Culture

Si vous allez à Orsay, vous pourrez suivre en direct la restauration de ce chef-d’œuvre

ART – 7 mètres de longueur, 3 mètres de large, pour une œuvre qui a profondément transformé l’histoire de l’art. « Un enterrement à Ornans » (1850) est une peinture unique dans l’œuvre de Gustave Courbet. Mais ces près de 21 m2 de couleurs et de détails présentent un défi immense : celui de la restauration d’un tel tableau, qui ne peut être qu’un chantier colossal.

Or, si l’œuvre de Courbet n’avait fait l’objet « d’aucune intervention importante depuis au moins un demi-siècle », son état de présentation n’était plus « jugé satisfaisant » par le Musée d’Orsay, où il est exposé depuis son ouverture en 1986. Ainsi, l’établissement a décidé de faire de sa restauration un événement à lui seul, rarissime dans le monde de l’art : l’ouverture de ce chantier au grand public.

En 2014, le Musée d’Orsay avait déjà lancé la rénovation publique d’un autre chef-d’œuvre de Gustave Courbet, « L’Atelier du Peintre ». Cette initiative visait à sensibiliser aux enjeux d’une restauration artistique – et à solliciter des fonds pour une campagne de financement participatif. L’établissement réitère l’expérience, avec encore une fois un protocole très précis et strict.

Cette rénovation, qui doit durer entre 12 et 18 mois, se déroulera ainsi au sein d’un espace clos spécialement aménagé au rez-de-chaussée, où le tableau est habituellement accroché. Le chantier a été isolé par une palissade dotée de baies vitrées, qui permettra au public de suivre en direct le travail des restaurateurs.

Surtout, des visites commentées de cette restauration seront proposées gratuitement au public à partir du 5 juin prochain. Et ce, chaque jeudi matin, à 9 h 45, 10 h 30 et 11 h 15, annonce le musée dans son communiqué.

Rendre à la toile sa taille d’origine

Ces visites seront l’occasion de redécouvrir l’une des plus belles œuvres de Gustave Courbet. « Un enterrement à Ornans » est un « tableau majeur des collections du musée d’Orsay », explique Sylvain Amic, président de l’établissement. Il « n’a jamais fait l’objet d’une restauration fondamentale et n’est aujourd’hui plus lisible à la hauteur du choc qu’il a suscité » lorsque le public du XIXe siècle l’a découvert.

Plus en détail, les couches successives de vernis ont opacifié les couleurs, selon les restaurateurs, nécessitant donc un travail d’orfèvre afin de retrouver les nuances d’origine. Le support de la peinture, le châssis, a également été déformé par le poids de l’œuvre, ce qui a pour conséquence un relâchement de la toile.

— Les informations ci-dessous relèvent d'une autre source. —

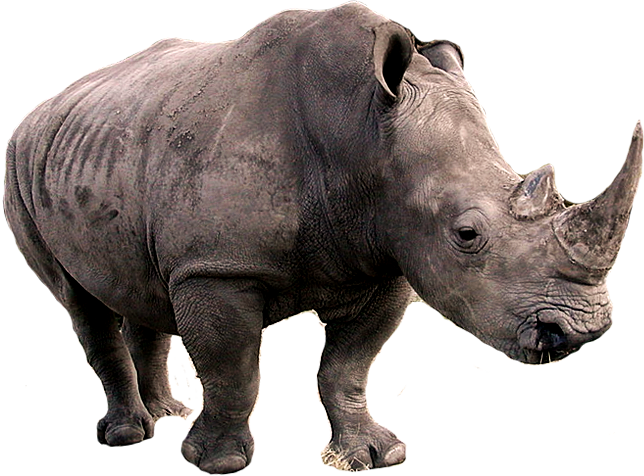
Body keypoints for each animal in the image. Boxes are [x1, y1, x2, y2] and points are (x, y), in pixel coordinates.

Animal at [3, 1, 642, 472]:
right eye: (466, 234)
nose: (581, 333)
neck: (361, 131)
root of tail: (40, 110)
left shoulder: (385, 254)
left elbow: (347, 367)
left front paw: (376, 453)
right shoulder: (217, 266)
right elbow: (233, 371)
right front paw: (217, 462)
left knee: (139, 283)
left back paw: (165, 414)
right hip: (21, 169)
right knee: (78, 297)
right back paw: (130, 434)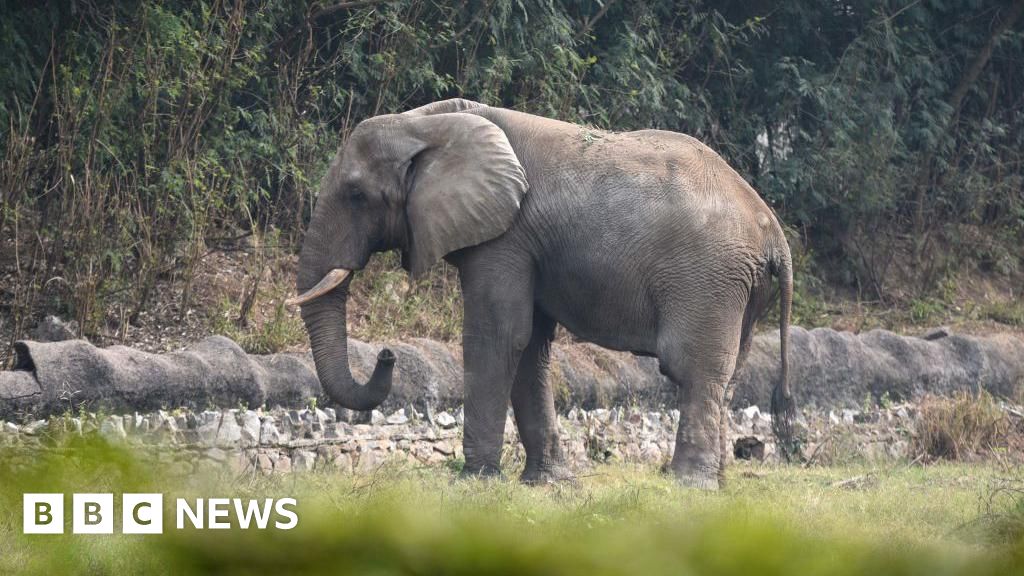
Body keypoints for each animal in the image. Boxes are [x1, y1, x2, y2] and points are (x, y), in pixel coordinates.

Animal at [287, 98, 794, 490]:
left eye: (356, 195)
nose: (387, 354)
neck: (428, 121)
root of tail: (774, 232)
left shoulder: (506, 237)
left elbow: (497, 336)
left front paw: (475, 481)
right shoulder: (526, 243)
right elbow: (530, 345)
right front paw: (546, 483)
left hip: (709, 278)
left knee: (693, 370)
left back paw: (688, 485)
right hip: (739, 288)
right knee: (729, 376)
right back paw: (716, 483)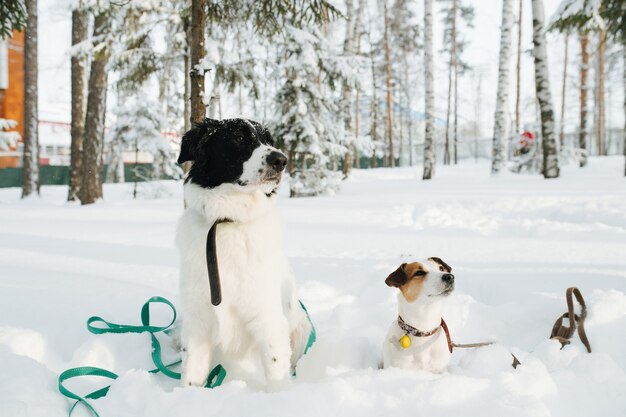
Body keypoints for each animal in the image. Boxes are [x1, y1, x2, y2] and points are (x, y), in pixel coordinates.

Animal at [174, 118, 310, 388]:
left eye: (268, 140)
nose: (280, 160)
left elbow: (276, 373)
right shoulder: (197, 321)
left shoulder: (268, 319)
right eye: (238, 137)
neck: (228, 220)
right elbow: (191, 374)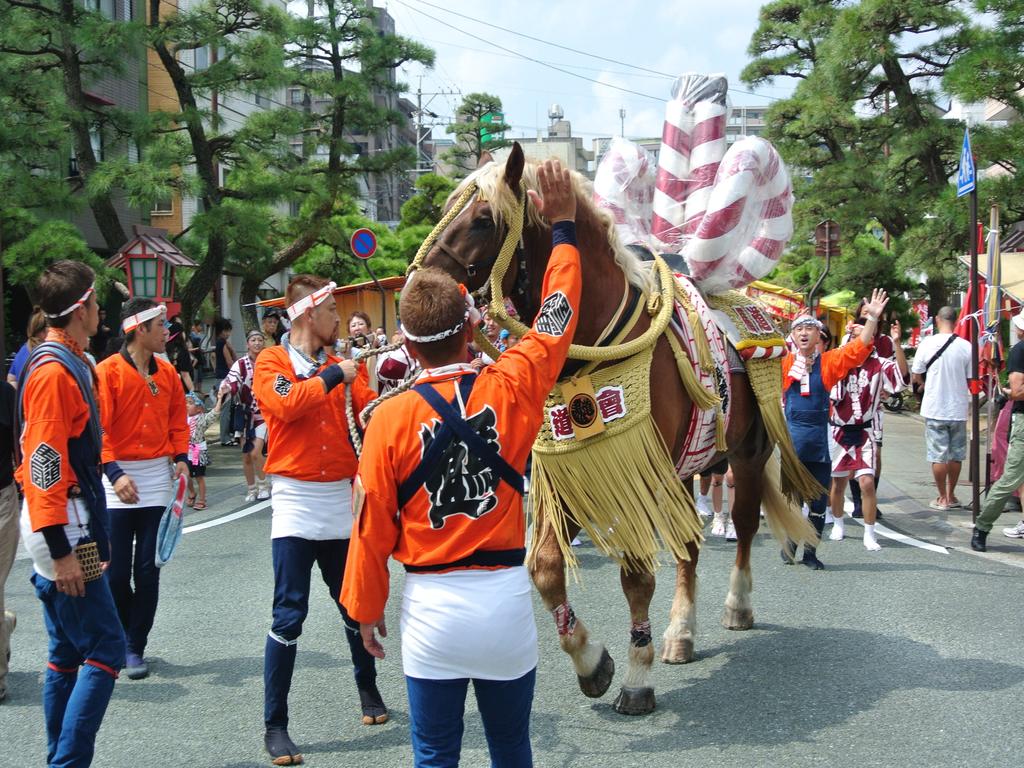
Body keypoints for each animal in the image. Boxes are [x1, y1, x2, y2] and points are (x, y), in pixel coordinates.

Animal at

Mais ce projet doit également permettre d’étudier un autre point : rendre à l’œuvre de Courbet sa taille d’origine. En effet, les multiples expositions et déplacements de la peinture ont eu pour conséquence d’abîmer l’œuvre sur ses bords. « C’est quelque chose qu’on va examiner effectivement. On sait que le format de l’œuvre a été modifié puisque quand on la voit décadrée, on voit que la composition se prolonge sur au moins trois des bords de l’œuvre », explique Anne Robbins, conservatrice peinture au Musée d’Orsay, auprès de France Culture.

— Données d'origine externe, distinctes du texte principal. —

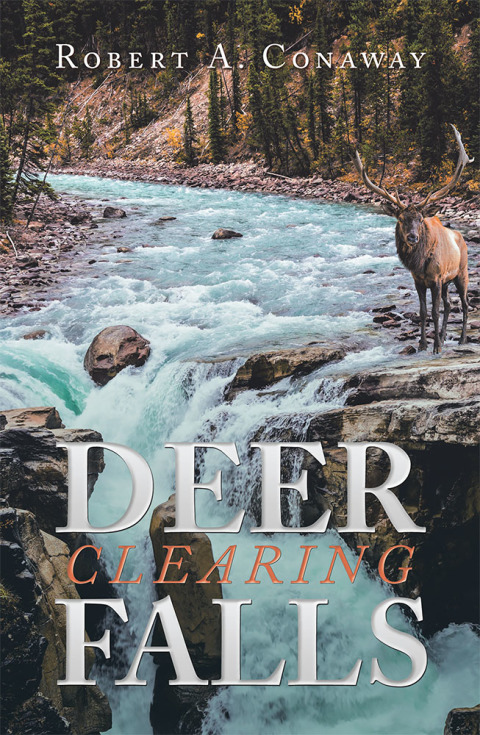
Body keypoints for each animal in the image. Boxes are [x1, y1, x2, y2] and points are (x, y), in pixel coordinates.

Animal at [354, 125, 474, 354]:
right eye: (401, 219)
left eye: (420, 219)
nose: (412, 236)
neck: (420, 264)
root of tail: (461, 238)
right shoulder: (418, 281)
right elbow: (423, 311)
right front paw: (423, 344)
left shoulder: (436, 279)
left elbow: (434, 312)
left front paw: (436, 347)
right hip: (448, 281)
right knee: (448, 304)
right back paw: (443, 336)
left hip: (461, 272)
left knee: (464, 304)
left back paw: (461, 339)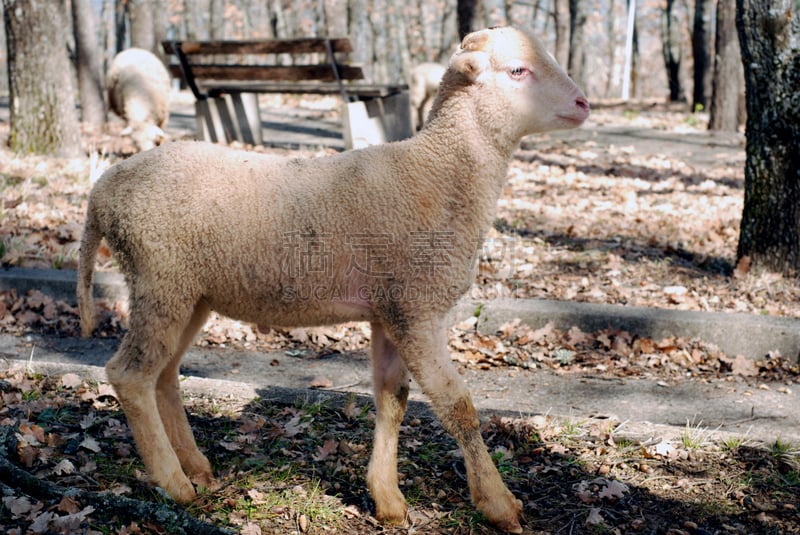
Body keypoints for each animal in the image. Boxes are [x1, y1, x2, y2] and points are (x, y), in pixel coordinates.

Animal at [78, 27, 592, 532]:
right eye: (518, 70)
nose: (584, 103)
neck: (439, 171)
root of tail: (101, 193)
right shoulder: (416, 310)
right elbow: (458, 406)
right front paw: (498, 504)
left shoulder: (389, 311)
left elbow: (392, 397)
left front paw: (387, 499)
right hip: (159, 280)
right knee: (130, 376)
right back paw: (175, 484)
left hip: (190, 295)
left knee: (164, 375)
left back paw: (197, 468)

Une œuvre qui avait fait scandale

Cette restauration ouverte sera l’occasion pour le grand public de revisiter une œuvre qui avait fait profondément polémique lors de sa première exposition, en 1850. « Elle a fait scandale par son sujet et son format, parce que c’est la première fois qu’une scène aussi banale, aussi ordinaire, très anecdotique – un enterrement à la campagne – est traitée sur un format aussi monumental, qui à l’époque était réservé aux grands genres (scènes historiques, scènes mythologiques) » , poursuit Anne Robbins.

Gustave Courbet avait ainsi refusé d’idéaliser les personnages de son œuvre, qualifiés « d’ignobles » par certains critiques qui se déchaînent sur les « trognes » de deux bedeaux « aussi rouges que leurs vêtements », raconte la spécialiste. Les prémices d’un courant artistique qui marquera la seconde partie du XIXe siècle : le réalisme, que l’artiste voulait voir comme « la mise à mort du romantisme ».